EXERCISE SET –
A: Translate this sentence from the conditional expectation thread into Spanish: "Let $X_1, X_2$ be the result of two independent dice throws (six-sided, enumerated, unbiased)."
B: Summarize the conditional expectation thread in two sentences.

TEXT PASSAGE –

Conditional expectation of a random variable given the sum of two random variables

Question

Is there any possibility to simplify the expression $\mathbb{E}[Y|(X_{1} + X_{2})]$? Assume that $\mathbb{E}[Y]$, $\mathbb{E}[X_{1}]$, $\mathbb{E}[X_{2}]$, $\mathbb{E}[(X_{1} + X_{2})]$ all exist. Is there a difference if $X_{1}$ and $X_{2}$ are not independent?

Can I simply write $\mathbb{E}[Y|(X_{1} + X_{2})] = \mathbb{E}[Y|X_{1}] + \mathbb{E}[Y|X_{2}]$?

Answer 1

Can I simply write $E[Y|(X1+X2)]=E[Y|X1]+E[Y|X2]?$

Not generally.

Counterexample

Let $X_1, X_2$ be the result of two independent dice throws (six-sided, enumerated, unbiased).   Further, let $Y:=X_1+X_2$.

RECORD EXTRACTS –
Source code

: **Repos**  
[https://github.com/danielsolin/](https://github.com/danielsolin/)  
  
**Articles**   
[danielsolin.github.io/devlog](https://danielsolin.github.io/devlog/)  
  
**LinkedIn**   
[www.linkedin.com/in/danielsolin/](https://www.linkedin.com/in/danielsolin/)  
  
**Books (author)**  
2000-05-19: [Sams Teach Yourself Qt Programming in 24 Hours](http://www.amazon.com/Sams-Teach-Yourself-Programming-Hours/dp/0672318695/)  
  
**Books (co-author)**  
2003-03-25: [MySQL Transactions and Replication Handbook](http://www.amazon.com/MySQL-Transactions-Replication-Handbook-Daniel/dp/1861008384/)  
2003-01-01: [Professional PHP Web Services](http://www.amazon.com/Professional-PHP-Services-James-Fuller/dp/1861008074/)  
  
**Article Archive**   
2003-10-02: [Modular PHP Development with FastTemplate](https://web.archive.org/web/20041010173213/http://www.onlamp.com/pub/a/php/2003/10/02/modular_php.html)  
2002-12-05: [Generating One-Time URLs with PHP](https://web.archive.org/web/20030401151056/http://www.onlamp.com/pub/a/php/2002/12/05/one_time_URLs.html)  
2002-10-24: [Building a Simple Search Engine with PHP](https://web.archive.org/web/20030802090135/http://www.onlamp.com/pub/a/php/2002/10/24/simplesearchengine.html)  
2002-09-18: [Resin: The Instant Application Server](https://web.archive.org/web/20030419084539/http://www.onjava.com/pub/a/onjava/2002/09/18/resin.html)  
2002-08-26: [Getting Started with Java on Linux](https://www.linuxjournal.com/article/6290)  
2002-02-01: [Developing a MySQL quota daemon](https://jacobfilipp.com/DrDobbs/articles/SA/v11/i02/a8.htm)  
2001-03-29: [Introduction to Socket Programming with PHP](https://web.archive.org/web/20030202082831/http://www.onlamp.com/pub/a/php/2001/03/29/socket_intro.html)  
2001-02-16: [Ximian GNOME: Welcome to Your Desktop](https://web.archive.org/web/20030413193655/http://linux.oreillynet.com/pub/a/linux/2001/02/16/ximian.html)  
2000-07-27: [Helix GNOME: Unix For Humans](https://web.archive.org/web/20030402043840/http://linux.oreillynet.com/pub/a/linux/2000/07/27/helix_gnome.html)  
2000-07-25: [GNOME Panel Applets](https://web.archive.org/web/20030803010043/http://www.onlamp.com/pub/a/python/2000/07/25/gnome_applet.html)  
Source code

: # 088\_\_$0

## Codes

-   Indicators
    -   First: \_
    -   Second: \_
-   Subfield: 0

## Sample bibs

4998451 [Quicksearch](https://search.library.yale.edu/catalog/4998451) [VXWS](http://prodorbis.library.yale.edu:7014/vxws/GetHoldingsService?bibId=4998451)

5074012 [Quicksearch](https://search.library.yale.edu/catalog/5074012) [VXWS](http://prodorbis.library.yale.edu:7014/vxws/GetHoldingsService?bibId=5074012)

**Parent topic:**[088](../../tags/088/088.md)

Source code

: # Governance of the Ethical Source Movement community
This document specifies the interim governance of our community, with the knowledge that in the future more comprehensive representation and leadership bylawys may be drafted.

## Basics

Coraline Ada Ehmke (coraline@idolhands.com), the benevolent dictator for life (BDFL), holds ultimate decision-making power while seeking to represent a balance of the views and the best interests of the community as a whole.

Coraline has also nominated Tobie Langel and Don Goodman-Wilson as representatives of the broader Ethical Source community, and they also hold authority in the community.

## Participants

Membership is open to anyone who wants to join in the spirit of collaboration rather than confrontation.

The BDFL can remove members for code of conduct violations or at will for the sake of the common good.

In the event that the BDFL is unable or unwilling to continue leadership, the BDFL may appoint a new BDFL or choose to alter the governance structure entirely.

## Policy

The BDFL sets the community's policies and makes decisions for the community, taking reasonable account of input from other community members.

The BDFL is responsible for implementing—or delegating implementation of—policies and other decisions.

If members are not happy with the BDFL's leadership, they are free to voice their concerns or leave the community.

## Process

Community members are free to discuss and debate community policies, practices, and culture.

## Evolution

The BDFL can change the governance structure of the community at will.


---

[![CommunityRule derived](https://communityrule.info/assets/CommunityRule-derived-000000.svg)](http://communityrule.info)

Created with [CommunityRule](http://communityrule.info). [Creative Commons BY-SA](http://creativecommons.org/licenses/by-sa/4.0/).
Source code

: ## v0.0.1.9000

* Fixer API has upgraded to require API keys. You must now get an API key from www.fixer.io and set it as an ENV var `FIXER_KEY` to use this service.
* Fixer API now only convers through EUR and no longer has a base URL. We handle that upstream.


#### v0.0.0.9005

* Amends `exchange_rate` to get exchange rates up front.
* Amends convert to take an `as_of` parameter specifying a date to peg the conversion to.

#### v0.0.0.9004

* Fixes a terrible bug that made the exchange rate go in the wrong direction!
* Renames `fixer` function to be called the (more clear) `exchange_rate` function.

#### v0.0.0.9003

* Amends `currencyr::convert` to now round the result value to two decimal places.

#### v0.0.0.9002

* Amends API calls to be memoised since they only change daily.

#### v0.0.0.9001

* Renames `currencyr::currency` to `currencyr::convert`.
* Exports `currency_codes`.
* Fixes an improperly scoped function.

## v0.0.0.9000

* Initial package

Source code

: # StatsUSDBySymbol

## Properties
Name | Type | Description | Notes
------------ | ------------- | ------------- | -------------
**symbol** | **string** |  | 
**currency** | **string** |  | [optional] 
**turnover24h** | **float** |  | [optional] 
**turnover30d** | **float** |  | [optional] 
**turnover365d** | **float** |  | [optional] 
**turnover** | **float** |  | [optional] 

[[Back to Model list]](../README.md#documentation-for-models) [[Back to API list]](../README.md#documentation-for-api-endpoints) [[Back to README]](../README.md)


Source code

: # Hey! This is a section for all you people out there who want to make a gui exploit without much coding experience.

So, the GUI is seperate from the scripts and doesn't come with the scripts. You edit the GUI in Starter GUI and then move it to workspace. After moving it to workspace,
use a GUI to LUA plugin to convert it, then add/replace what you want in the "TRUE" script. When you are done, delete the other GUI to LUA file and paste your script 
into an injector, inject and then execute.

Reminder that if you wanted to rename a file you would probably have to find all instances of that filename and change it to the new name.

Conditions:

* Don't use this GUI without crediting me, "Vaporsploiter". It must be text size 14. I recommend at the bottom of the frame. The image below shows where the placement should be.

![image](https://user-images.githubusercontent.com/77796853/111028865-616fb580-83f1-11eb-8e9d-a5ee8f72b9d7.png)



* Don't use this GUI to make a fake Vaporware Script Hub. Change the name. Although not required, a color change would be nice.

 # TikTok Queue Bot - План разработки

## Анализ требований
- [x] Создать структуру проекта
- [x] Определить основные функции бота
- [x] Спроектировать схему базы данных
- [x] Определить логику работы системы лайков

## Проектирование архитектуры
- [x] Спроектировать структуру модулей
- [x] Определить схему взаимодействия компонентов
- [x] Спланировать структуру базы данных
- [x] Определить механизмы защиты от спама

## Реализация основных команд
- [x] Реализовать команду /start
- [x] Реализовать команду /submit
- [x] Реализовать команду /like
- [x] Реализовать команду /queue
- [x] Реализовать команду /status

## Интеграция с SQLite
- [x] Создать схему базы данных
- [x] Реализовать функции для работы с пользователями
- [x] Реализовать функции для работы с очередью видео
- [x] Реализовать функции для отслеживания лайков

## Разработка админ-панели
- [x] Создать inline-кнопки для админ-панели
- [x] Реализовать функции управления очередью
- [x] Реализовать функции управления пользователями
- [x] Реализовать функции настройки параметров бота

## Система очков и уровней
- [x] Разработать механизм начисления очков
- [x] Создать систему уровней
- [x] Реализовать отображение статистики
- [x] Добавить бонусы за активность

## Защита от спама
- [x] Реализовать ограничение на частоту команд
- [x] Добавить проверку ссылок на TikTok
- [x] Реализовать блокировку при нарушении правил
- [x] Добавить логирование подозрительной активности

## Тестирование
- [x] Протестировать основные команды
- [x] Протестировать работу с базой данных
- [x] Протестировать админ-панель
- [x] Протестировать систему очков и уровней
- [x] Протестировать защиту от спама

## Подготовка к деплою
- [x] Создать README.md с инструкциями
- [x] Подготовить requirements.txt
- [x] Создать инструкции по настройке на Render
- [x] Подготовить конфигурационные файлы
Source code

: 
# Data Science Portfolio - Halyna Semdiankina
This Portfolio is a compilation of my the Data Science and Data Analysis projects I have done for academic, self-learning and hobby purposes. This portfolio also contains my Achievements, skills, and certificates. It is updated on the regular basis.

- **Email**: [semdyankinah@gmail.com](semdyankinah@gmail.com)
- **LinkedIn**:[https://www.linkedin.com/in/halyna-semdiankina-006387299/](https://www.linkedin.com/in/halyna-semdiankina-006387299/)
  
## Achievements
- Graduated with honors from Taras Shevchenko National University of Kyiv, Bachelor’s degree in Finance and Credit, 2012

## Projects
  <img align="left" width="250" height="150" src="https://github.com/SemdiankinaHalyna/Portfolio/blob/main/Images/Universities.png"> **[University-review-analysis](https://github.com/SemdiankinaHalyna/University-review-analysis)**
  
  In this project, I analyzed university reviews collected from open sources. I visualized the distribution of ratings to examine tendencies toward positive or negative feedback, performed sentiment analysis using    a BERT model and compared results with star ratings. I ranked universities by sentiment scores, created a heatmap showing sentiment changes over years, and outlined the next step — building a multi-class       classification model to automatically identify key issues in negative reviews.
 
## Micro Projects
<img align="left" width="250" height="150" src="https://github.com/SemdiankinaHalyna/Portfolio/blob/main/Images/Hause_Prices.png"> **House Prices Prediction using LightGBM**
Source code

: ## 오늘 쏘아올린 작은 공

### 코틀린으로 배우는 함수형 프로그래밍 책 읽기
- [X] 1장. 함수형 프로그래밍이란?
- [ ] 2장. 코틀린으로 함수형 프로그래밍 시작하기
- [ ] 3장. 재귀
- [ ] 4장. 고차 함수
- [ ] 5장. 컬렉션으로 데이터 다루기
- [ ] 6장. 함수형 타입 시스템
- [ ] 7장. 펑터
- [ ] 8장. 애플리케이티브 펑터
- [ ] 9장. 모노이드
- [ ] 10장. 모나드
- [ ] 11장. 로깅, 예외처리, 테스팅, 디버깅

RESULTS IN ORDER –
A: Sean $X_1, X_2$ el resultado de dos lanzamientos independientes de dados (de seis caras, numerados, no sesgados).

B: The question asks whether $\mathbb{E}[Y|(X_{1} + X_{2})]$ can be simplified, specifically whether it equals $\mathbb{E}[Y|X_{1}] + \mathbb{E}[Y|X_{2}]$, and whether it matters if $X_1$ and $X_2$ are not independent. The answer says this does not hold in general and begins a counterexample in which $X_1$ and $X_2$ are two independent, unbiased six-sided dice throws and $Y := X_1 + X_2$.